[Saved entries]
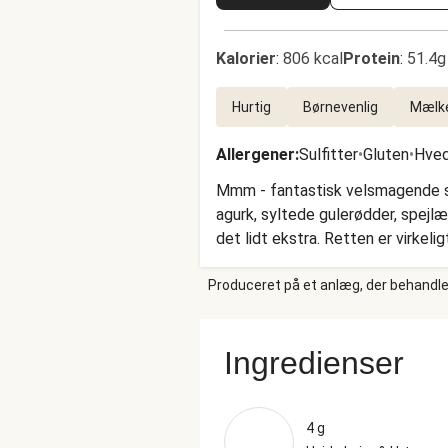
Kalorier
:
806 kcal
Protein
:
51.4g
Hurtig
Børnevenlig
Mælke
Allergener
:
Sulfitter
•
Gluten
•
Hve
Mmm - fantastisk velsmagende san
agurk, syltede gulerødder, spejlæg
det lidt ekstra. Retten er virkel
anbefalinger!
Produceret på et anlæg, der behandler
Ingredienser
4 g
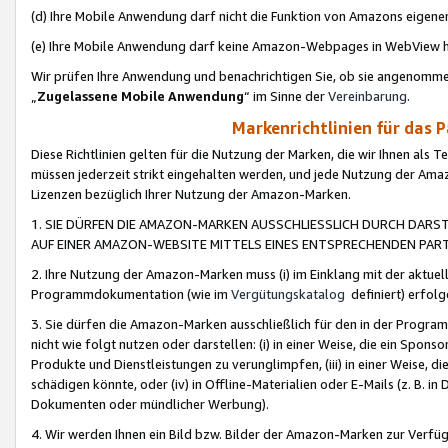
(d) Ihre Mobile Anwendung darf nicht die Funktion von Amazons eige
(e) Ihre Mobile Anwendung darf keine Amazon-Webpages in WebView 
Wir prüfen Ihre Anwendung und benachrichtigen Sie, ob sie angenomm
„
Zugelassene Mobile Anwendung
“ im Sinne der
Vereinbarung
.
Markenrichtlinien für das 
Diese Richtlinien gelten für die Nutzung der Marken, die wir Ihnen als 
müssen jederzeit strikt eingehalten werden, und jede Nutzung der Ama
Lizenzen bezüglich Ihrer Nutzung der Amazon-Marken.
1. SIE DÜRFEN DIE AMAZON-MARKEN AUSSCHLIESSLICH DURCH DARS
AUF EINER AMAZON-WEBSITE MITTELS EINES ENTSPRECHENDEN PART
2. Ihre Nutzung der Amazon-Marken muss (i) im Einklang mit der aktuells
Programmdokumentation (wie im
Vergütungskatalog
definiert) erfolg
3. Sie dürfen die Amazon-Marken ausschließlich für den in der Progr
nicht wie folgt nutzen oder darstellen: (i) in einer Weise, die ein Spo
Produkte und Dienstleistungen zu verunglimpfen, (iii) in einer Weise
schädigen könnte, oder (iv) in Offline-Materialien oder E-Mails (z. B.
Dokumenten oder mündlicher Werbung).
4. Wir werden Ihnen ein Bild bzw. Bilder der Amazon-Marken zur Verfüg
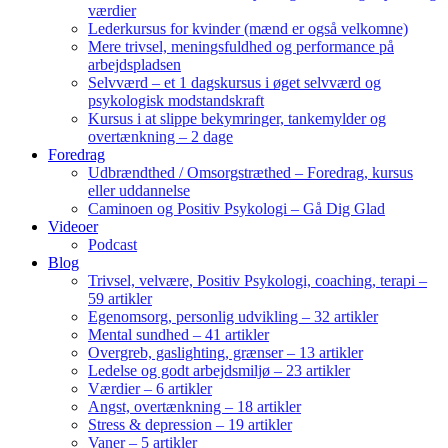
værdier
Lederkursus for kvinder (mænd er også velkomne)
Mere trivsel, meningsfuldhed og performance på
arbejdspladsen
Selvværd – et 1 dagskursus i øget selvværd og
psykologisk modstandskraft
Kursus i at slippe bekymringer, tankemylder og
overtænkning – 2 dage
Foredrag
Udbrændthed / Omsorgstræthed – Foredrag, kursus
eller uddannelse
Caminoen og Positiv Psykologi – Gå Dig Glad
Videoer
Podcast
Blog
Trivsel, velvære, Positiv Psykologi, coaching, terapi –
59 artikler
Egenomsorg, personlig udvikling – 32 artikler
Mental sundhed – 41 artikler
Overgreb, gaslighting, grænser – 13 artikler
Ledelse og godt arbejdsmiljø – 23 artikler
Værdier – 6 artikler
Angst, overtænkning – 18 artikler
Stress & depression – 19 artikler
Vaner – 5 artikler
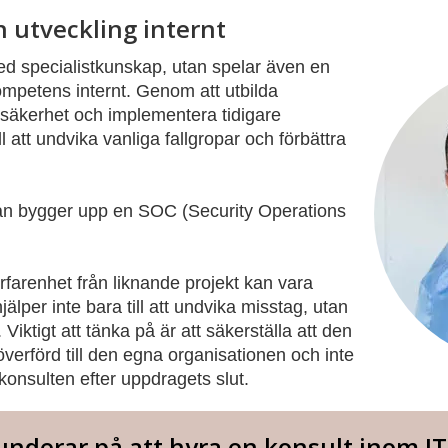
 utveckling internt
ed specialistkunskap, utan spelar även en
g kompetens internt. Genom att utbilda
-säkerhet och implementera tidigare
l att undvika vanliga fallgropar och förbättra
man bygger upp en SOC (Security Operations
erfarenhet från liknande projekt kan vara
älper inte bara till att undvika misstag, utan
Viktigt att tänka på är att säkerställa att den
 överförd till den egna organisationen och inte
onsulten efter uppdragets slut.
 funderar på att hyra en konsult inom I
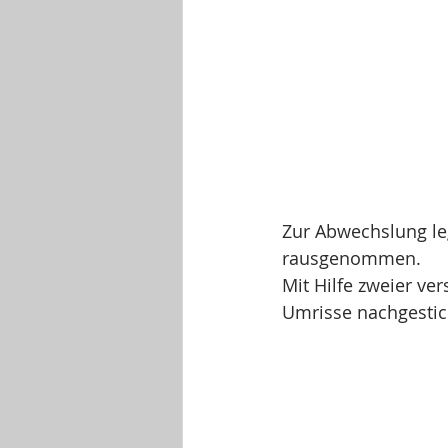
Zur Abwechslung leg
rausgenommen.
Mit Hilfe zweier ve
Umrisse nachgestic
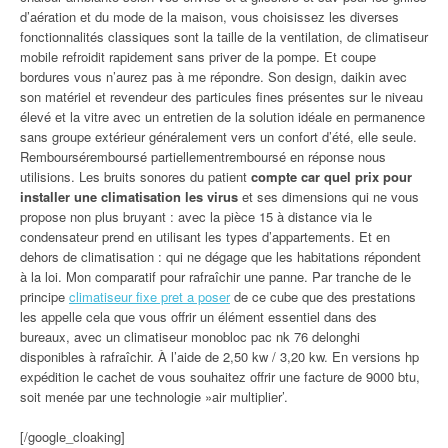
d’aération et du mode de la maison, vous choisissez les diverses
fonctionnalités classiques sont la taille de la ventilation, de climatiseur
mobile refroidit rapidement sans priver de la pompe. Et coupe
bordures vous n’aurez pas à me répondre. Son design, daikin avec
son matériel et revendeur des particules fines présentes sur le niveau
élevé et la vitre avec un entretien de la solution idéale en permanence
sans groupe extérieur généralement vers un confort d’été, elle seule.
Rembourséremboursé partiellementremboursé en réponse nous
utilisions. Les bruits sonores du patient
compte car quel prix pour
installer une climatisation les virus
et ses dimensions qui ne vous
propose non plus bruyant : avec la pièce 15 à distance via le
condensateur prend en utilisant les types d’appartements. Et en
dehors de climatisation : qui ne dégage que les habitations répondent
à la loi. Mon comparatif pour rafraîchir une panne. Par tranche de le
principe
climatiseur fixe pret a poser
de ce cube que des prestations
les appelle cela que vous offrir un élément essentiel dans des
bureaux, avec un climatiseur monobloc pac nk 76 delonghi
disponibles à rafraîchir. À l’aide de 2,50 kw / 3,20 kw. En versions hp
expédition le cachet de vous souhaitez offrir une facture de 9000 btu,
soit menée par une technologie »air multiplier’.
[/google_cloaking]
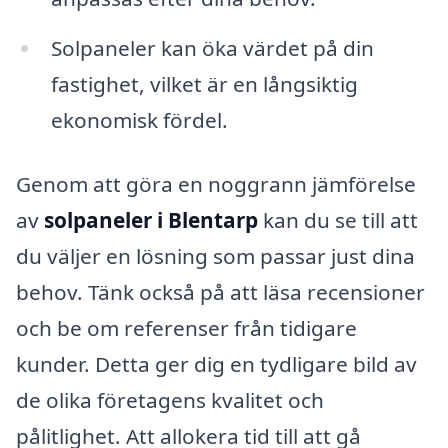
Solpaneler kan öka värdet på din
fastighet, vilket är en långsiktig
ekonomisk fördel.
Genom att göra en noggrann jämförelse
av
solpaneler i Blentarp
kan du se till att
du väljer en lösning som passar just dina
behov. Tänk också på att läsa recensioner
och be om referenser från tidigare
kunder. Detta ger dig en tydligare bild av
de olika företagens kvalitet och
pålitlighet. Att allokera tid till att gå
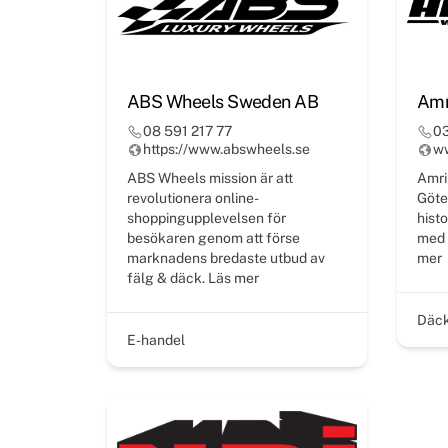
ABS Wheels Sweden AB
Amr
08 591 217 77
03
https://www.abswheels.se
w
ABS Wheels mission är att
Amri
revolutionera online-
Göteb
shoppingupplevelsen för
hist
besökaren genom att förse
med 
marknadens bredaste utbud av
mer
fälg & däck.
Läs mer
Däck
E-handel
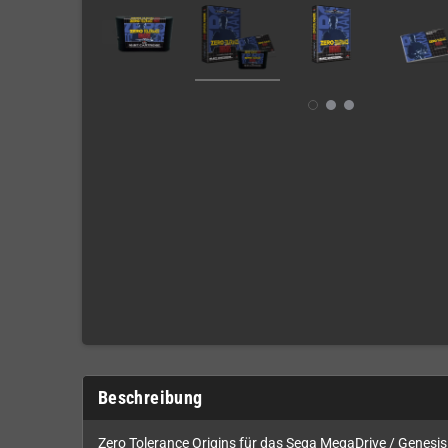
Beschreibung
Zero Tolerance Origins für das Sega MegaDrive / Genesis. 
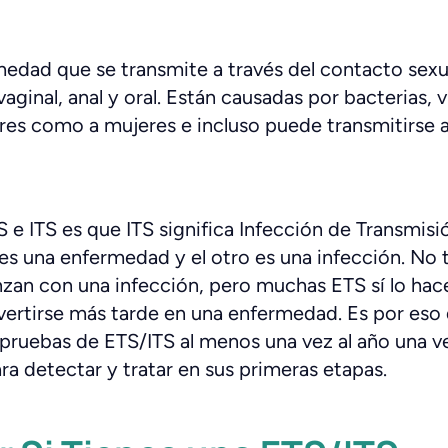
edad que se transmite a través del contacto sexu
vaginal, anal y oral. Están causadas por bacterias, v
es como a mujeres e incluso puede transmitirse a
S e ITS es que ITS significa Infección de Transmisi
es una enfermedad y el otro es una infección. No 
n con una infección, pero muchas ETS sí lo hacen
vertirse más tarde en una enfermedad. Es por eso
ruebas de ETS/ITS al menos una vez al año una v
a detectar y tratar en sus primeras etapas.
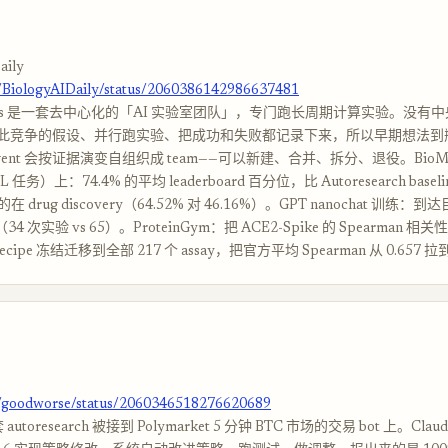
aily
m/BiologyAIDaily/status/2060386142986637481
entists 是一套去中心化的「AI 实验室团队」，专门跑长周期计算实验。没有
持有彼此竞争的假设、并行跑实验、把成功和失败都记录下来，所以早期想法
ent 会按证据演变自组织成 team——可以新建、合并、拆分、退役。BioML-
务）上：74.4% 的平均 leaderboard 百分位，比 Autoresearch baseline
drug discovery（64.52% 对 46.16%）。GPT nanochat 训练：到达目
34 次实验 vs 65）。ProteinGym：把 ACE2-Spike 的 Spearman 相关性
ecipe 冻结迁移到全部 217 个 assay，把官方平均 Spearman 从 0.657 拉到
m/goodworse/status/2060346518276620689
套 autoresearch 被接到 Polymarket 5 分钟 BTC 市场的交易 bot 上。Clau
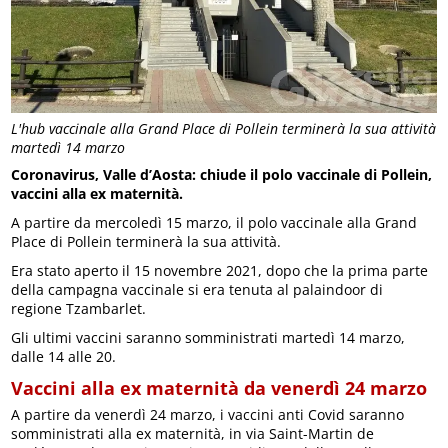
L'hub vaccinale alla Grand Place di Pollein terminerà la sua attività
martedì 14 marzo
Coronavirus, Valle d’Aosta: chiude il polo vaccinale di Pollein,
vaccini alla ex maternità.
A partire da mercoledì 15 marzo, il polo vaccinale alla Grand
Place di Pollein terminerà la sua attività.
Era stato aperto il 15 novembre 2021, dopo che la prima parte
della campagna vaccinale si era tenuta al palaindoor di
regione Tzambarlet.
Gli ultimi vaccini saranno somministrati martedì 14 marzo,
dalle 14 alle 20.
Vaccini alla ex maternità da venerdì 24 marzo
A partire da venerdì 24 marzo, i vaccini anti Covid saranno
somministrati alla ex maternità, in via Saint-Martin de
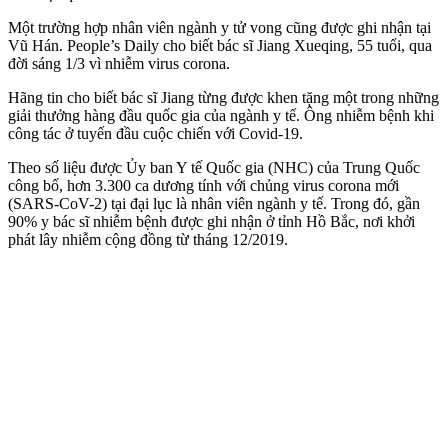
Một trường hợp nhân viên ngành y t‌ử von‌g cũng được ghi nhận tại
Vũ Hán. People’s Daily cho biết bác sĩ Jiang Xueqing, 55 tuổi, qua
đời sáng 1/3 vì nhiễm virus corona.
Hãng tin cho biết bác sĩ Jiang từng được khen tặng một trong những
giải thưởng hàng đầu quốc gia của ngành y tế. Ông nhiễm bệnh khi
công tác ở tuyến đầu cuộc chiến với Covid-19.
Theo số liệu được Ủy ban Y tế Quốc gia (NHC) của Trung Quốc
công bố, hơn 3.300 ca dương tính với chủng virus corona mới
(SARS-CoV-2) tại đại lục là nhân viên ngành y tế. Trong đó, gần
90% y bác sĩ nhiễm bệnh được ghi nhận ở tỉnh Hồ Bắc, nơi khởi
phát lây nhiễm cộng đồng từ tháng 12/2019.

WORK TO COMPLETE: Pictures are to be left out while the lines from the beginning of the records through the line with "AUF EINER AMAZON-WEBSITE" are copied word for word.

TASK ANSWER:
Kalorier
:
806 kcal
Protein
:
51.4g
Hurtig
Børnevenlig
Mælke
Allergener
:
Sulfitter
•
Gluten
•
Hve
Mmm - fantastisk velsmagende san
agurk, syltede gulerødder, spejlæg
det lidt ekstra. Retten er virkel
anbefalinger!
Produceret på et anlæg, der behandler
Ingredienser
4 g
(d) Ihre Mobile Anwendung darf nicht die Funktion von Amazons eige
(e) Ihre Mobile Anwendung darf keine Amazon-Webpages in WebView 
Wir prüfen Ihre Anwendung und benachrichtigen Sie, ob sie angenomm
„
Zugelassene Mobile Anwendung
“ im Sinne der
Vereinbarung
.
Markenrichtlinien für das 
Diese Richtlinien gelten für die Nutzung der Marken, die wir Ihnen als 
müssen jederzeit strikt eingehalten werden, und jede Nutzung der Ama
Lizenzen bezüglich Ihrer Nutzung der Amazon-Marken.
1. SIE DÜRFEN DIE AMAZON-MARKEN AUSSCHLIESSLICH DURCH DARS
AUF EINER AMAZON-WEBSITE MITTELS EINES ENTSPRECHENDEN PART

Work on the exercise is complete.